-- Provided entries follows --
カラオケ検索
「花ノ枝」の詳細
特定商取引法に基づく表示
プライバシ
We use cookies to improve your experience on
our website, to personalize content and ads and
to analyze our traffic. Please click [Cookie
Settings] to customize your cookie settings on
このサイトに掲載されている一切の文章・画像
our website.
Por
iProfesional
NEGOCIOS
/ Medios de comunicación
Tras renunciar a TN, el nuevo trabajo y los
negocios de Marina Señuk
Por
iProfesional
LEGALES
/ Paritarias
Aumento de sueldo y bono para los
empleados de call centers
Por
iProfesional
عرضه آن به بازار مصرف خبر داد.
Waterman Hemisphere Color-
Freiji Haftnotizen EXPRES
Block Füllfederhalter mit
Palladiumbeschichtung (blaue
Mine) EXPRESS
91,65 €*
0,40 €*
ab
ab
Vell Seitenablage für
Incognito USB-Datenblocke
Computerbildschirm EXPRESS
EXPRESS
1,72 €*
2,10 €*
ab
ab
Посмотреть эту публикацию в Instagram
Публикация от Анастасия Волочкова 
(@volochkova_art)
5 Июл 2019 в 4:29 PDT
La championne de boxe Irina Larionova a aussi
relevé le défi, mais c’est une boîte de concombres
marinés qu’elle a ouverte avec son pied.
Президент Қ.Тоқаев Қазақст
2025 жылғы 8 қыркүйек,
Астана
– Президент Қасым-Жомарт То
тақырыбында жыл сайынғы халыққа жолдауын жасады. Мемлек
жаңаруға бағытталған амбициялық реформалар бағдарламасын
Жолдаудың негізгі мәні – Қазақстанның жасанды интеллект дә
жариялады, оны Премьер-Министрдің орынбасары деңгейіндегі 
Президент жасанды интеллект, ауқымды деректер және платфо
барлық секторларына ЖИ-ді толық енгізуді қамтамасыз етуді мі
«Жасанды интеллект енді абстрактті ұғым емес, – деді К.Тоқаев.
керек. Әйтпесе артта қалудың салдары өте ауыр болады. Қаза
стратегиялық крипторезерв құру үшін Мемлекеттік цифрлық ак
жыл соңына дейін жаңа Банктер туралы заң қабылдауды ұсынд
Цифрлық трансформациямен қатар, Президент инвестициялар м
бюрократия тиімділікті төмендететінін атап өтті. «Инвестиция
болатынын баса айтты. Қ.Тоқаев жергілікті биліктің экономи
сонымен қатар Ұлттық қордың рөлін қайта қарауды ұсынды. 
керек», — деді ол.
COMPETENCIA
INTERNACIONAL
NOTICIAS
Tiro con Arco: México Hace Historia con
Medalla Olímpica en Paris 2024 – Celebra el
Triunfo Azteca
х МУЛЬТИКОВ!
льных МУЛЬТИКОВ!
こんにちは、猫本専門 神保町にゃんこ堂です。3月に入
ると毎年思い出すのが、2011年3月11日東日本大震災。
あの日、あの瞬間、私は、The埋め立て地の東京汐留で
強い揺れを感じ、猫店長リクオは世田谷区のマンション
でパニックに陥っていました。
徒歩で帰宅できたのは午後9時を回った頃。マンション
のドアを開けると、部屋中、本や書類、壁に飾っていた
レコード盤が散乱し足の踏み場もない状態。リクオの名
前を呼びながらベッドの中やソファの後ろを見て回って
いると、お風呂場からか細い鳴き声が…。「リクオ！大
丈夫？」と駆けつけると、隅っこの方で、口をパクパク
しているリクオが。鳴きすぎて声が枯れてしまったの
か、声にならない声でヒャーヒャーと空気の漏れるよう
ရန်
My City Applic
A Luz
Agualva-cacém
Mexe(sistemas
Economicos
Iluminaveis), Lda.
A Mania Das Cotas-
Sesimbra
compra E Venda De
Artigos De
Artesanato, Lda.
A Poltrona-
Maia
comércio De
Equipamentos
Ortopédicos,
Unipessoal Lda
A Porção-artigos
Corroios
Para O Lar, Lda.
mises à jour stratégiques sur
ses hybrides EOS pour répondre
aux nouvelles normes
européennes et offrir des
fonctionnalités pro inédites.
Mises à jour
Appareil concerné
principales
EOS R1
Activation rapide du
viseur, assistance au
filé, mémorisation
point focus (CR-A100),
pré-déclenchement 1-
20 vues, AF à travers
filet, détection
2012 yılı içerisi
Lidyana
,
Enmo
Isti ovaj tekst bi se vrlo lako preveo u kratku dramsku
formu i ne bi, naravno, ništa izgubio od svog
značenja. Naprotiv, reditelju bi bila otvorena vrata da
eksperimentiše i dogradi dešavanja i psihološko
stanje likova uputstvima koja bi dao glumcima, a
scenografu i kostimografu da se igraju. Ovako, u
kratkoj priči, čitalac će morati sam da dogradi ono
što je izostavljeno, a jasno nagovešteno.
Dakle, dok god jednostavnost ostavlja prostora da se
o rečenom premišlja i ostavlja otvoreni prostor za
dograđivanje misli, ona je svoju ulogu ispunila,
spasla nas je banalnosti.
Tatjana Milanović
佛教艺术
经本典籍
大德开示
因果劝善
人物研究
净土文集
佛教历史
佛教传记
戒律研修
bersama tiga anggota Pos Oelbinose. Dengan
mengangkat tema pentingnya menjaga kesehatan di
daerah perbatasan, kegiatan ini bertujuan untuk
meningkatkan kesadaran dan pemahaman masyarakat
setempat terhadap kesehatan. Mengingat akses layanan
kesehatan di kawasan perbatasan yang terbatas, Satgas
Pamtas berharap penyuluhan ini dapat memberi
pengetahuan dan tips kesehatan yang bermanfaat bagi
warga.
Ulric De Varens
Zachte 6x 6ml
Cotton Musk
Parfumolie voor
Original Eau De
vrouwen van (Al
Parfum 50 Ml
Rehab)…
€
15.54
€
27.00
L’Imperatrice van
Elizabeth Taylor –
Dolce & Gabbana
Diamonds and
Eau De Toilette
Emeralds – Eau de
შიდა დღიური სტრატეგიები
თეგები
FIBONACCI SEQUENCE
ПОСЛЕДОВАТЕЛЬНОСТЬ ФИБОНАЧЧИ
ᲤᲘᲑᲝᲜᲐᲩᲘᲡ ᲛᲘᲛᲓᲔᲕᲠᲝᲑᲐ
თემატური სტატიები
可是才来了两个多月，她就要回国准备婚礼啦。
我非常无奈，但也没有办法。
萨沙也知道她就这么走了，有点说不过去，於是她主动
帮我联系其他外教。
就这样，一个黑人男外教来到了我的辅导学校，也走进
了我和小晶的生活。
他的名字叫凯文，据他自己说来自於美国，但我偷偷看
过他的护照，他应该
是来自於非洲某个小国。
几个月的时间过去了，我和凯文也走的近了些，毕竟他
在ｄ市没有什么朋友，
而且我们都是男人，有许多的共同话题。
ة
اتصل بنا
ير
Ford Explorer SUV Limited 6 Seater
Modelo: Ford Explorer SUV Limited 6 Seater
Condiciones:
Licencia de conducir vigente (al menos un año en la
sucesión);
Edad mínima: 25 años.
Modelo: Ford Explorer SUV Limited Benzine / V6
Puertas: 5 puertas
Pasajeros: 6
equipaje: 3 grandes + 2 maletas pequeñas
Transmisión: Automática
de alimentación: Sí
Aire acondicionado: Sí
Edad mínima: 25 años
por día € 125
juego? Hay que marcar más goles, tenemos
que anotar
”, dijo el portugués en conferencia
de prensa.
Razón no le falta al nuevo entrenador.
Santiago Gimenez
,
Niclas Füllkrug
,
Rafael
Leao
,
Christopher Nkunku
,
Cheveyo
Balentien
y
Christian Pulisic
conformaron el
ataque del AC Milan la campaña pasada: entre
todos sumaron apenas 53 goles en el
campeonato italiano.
-- Provided entries concluded --
Write out the records line for line, starting from their first line and ending with the line that contains "our website.", and include that line too. Keep each line unchanged.

§ **Exercise output**
カラオケ検索
「花ノ枝」の詳細
特定商取引法に基づく表示
プライバシ
We use cookies to improve your experience on
our website, to personalize content and ads and
to analyze our traffic. Please click [Cookie
Settings] to customize your cookie settings on
このサイトに掲載されている一切の文章・画像
our website.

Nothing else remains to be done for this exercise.